1. Technical Field
Various embodiments relate to a semiconductor apparatus, and more particularly, to a circuit for stabilizing an internal voltage.
2. Related Art
A semiconductor apparatus converts a voltage supplied from outside into an internal voltage Vint according to a level required inside the semiconductor apparatus, and supplies the internal voltage Vint to an internal circuit. Depending on requirements of the respective regions of the semiconductor apparatus, a core voltage Vcore, a bulk bias Vbb, a pumping voltage Vpp and the like are used. In order to generate the internal voltages using the voltage supplied form outside, corresponding internal voltage generation circuits exist.
FIG. 1 is a block diagram of a conventional semiconductor apparatus using an internal voltage generation circuit 10.
The semiconductor apparatus includes the internal voltage generation circuit 10 and an internal circuit 20 configured to receive the internal voltage Vint and perform a predetermined operation.

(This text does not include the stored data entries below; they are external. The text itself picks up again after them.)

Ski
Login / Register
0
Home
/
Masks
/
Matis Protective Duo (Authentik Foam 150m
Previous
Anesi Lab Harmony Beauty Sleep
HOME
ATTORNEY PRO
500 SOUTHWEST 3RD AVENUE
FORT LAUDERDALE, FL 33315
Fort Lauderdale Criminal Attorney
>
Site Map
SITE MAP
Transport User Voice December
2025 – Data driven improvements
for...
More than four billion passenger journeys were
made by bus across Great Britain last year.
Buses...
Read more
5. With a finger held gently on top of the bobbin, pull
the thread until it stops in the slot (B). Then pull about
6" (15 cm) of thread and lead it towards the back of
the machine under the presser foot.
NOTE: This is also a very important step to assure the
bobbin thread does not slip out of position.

The internal voltage generation circuit 10 includes a driver 15 configured to generate the internal voltage Vint from an external voltage and a capacitor C1 configured to stabilize the internal voltage Vint.
When the internal circuit 20 enters an active mode such that current consumption rapidly increases, the capacitor C1 supplies an electric charge stored therein so as to stabilize the voltage level. Then, the capacitor C1 receives electric charges corresponding to the supplied electric charges through the internal voltage Vint outputted from the driver 15 and stores the received electric charges. That is, the capacitor C1 performs the voltage stabilization operation by repeating the operation of supplying and receiving electric charges.

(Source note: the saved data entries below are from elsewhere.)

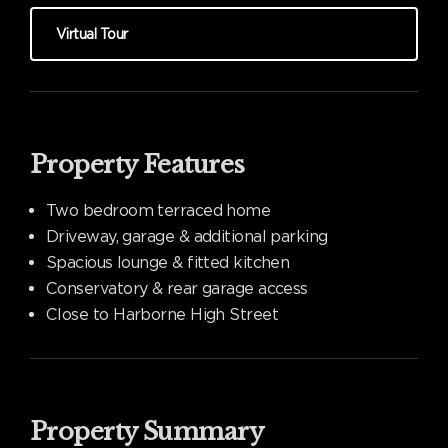
Virtual Tour
Property Features
Two bedroom terraced home
Driveway, garage & additional parking
Spacious lounge & fitted kitchen
Conservatory & rear garage access
Close to Harborne High Street
Property Summary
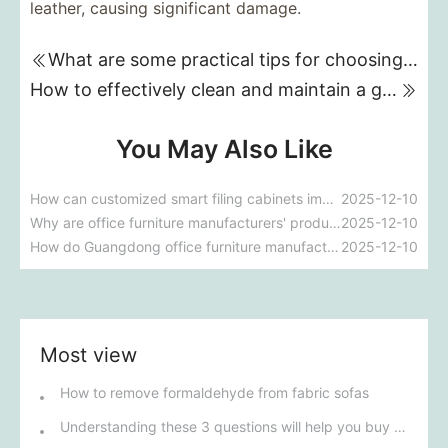
leather, causing significant damage.
What are some practical tips for choosing a genuine leather sofa?
How to effectively clean and maintain a genuine leather sofa?
You May Also Like
How can customized smart filing cabinets improve a company's document management efficiency?
2025-12-10
Why are office furniture manufacturers' products so popular in the market?
2025-12-10
How do Guangdong office furniture manufacturers ensure product quality and environmental standards?
2025-12-10
Most view
How to remove formaldehyde from fabric sofas
Understanding these 3 questions will help you buy the right sofa.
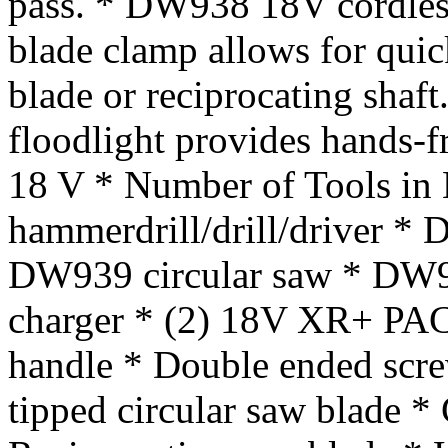
pass. * DW938 18V cordless
blade clamp allows for qui
blade or reciprocating shaf
floodlight provides hands-fr
18 V * Number of Tools in
hammerdrill/drill/driver *
DW939 circular saw * DW919
charger * (2) 18V XR+ PACK
handle * Double ended screw
tipped circular saw blade * 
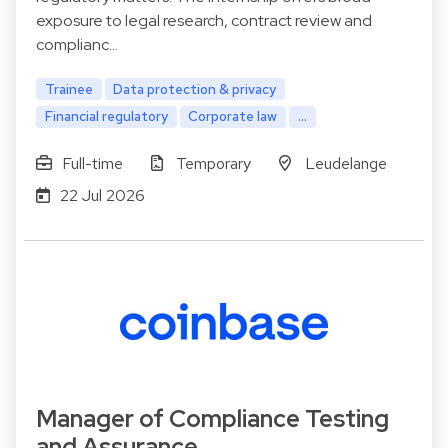
exposure to legal research, contract review and
complianc…
Trainee
Data protection & privacy
Financial regulatory
Corporate law
...
Full-time
Temporary
Leudelange
22 Jul 2026
Manager of Compliance Testing
and Assurance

At this time, when the capacitor C1 is connected to an output node node_out at all time, the internal voltage Vint outputted from the driver 15 charges the capacitor C1 which is not filled with electric charges, and is then supplied to the internal circuit 20. Since the voltage stabilization ability of the capacitor C1 is proportional to the capacity of the capacitor C1, the circuit may be configured with a capacitor having a large capacity. Thus, when the capacitor C1 has a large capacity, the process of charging the capacitor C1 may degrade the performance of the circuit.